Friday, April 13, 2012

Bits of Wisdom I Hope to Impart to My Daughter


Bits of Wisdom I Hope to Impart to My Daughter:

1. All men are full of shit. Find the one that is the least full of shit and pick him.
2. Don't dress like a whore. If you're showing your legs, cover your boobs. If you're showing your boobs, cover your legs. (Not literally showing your boobs of course.)
3. We live and die Dallas Cowboys. Be prepared for disappointment, but be forever loyal.
4. I promise to openly accept you, whatever you may be. Gay, straight, bi, forward, backward, alien, etc. But please don't be a serial killer. Or a stripper. That one's on your dad though. In the words of Chris Rock "You know you fucked up as a father if your daughter's on the pole".
5. You don't have to "be ladylike" or "act like a lady". Be appropriate. There is a time for cursing like a sailor and it is not at your boyfriend's grandma's dinner table. There is a time for spitting, farting, and burping. It has to do with being a human, not a lady. Learn to judge accordingly.
6. If someone tells you that only inner beauty matters, that is total crap. You will constantly be judged on your outer beauty. Give yourself time. When you find yourself staring at an awkward teen with ears that stick out and horrible teeth, take comfort in the fact that you will grow into your ears, and we promise to get you braces. I was fairly unfortunate, and not a single boy was interested in me in high school. I lived through it. You will too.
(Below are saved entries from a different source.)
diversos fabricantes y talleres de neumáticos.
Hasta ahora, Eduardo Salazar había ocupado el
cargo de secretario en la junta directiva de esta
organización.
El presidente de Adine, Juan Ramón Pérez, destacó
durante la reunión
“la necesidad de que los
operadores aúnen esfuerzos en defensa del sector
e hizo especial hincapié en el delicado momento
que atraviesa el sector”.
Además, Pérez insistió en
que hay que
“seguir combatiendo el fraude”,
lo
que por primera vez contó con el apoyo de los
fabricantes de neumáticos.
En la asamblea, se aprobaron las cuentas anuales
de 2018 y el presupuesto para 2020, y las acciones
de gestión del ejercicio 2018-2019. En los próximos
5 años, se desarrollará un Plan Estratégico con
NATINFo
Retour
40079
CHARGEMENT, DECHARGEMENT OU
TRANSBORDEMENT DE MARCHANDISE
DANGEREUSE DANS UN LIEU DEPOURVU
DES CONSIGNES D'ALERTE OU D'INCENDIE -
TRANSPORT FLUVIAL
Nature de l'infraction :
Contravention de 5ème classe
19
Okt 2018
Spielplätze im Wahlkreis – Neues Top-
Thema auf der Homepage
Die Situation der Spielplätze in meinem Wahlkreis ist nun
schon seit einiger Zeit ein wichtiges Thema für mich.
7. Learn what "don't bullshit a bullshitter means". You're going to hear it a lot.
8. If you ask your father a question the answer will always be "Go ask your mother." Always.
9. DON'T EVER, FOR ANY REASON, NO MATTER HOW "IN LOVE" YOU ARE, MAKE A SEX TAPE. EVER. DON'T EVER DO IT. EVER.
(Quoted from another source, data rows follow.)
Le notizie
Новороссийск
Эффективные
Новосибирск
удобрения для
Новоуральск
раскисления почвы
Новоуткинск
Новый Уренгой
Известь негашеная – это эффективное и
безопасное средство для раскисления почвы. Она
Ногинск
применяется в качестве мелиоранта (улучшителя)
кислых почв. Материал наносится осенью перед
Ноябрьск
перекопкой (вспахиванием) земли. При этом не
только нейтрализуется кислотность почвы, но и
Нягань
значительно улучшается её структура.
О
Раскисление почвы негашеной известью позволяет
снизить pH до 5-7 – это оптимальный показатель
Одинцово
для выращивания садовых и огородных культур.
10. Be nice to everyone,especially the weirdos. You don't want trench coat boy looking for you when he storms the lunchroom with an AK-47.
11. Always say please and thank you.
12. If you go out on a first date with a guy and he doesn't pay, don't ever go out with him again. He is a cheap asshole. (If you're a lesbian I'm not sure what to tell you. Flip a coin?)
13. You can do anything a man can do. And should. But it is always acceptable to ask your Daddy to do it for you.
14. Be extra nice to your godfather Avi Gandhi. He is paying your college tuition.
15. Learn the rules of making fun of people. Don't make fun of someone for something they can't help. Wearing Ed Hardy is open season. You get the idea.
16. Getting drunk can be fun, but it almost always leads to someone doing something really stupid. Everything in moderation my dear.
17. When people constantly ask you about your name, feel free to say "because my parents are assholes". We're okay with that.
18. I am a horrible dancer with no coordination. Your father is the opposite. Sorry in advance.
19. In fifth grade, I threw my lunch tray at a girl twice my size. I don't know what I would have done if she had taken it further. Make sure you can finish shit if you're going to start shit.
20. I'll bail you out of jail, no questions asked. ONCE. ONLY ONCE.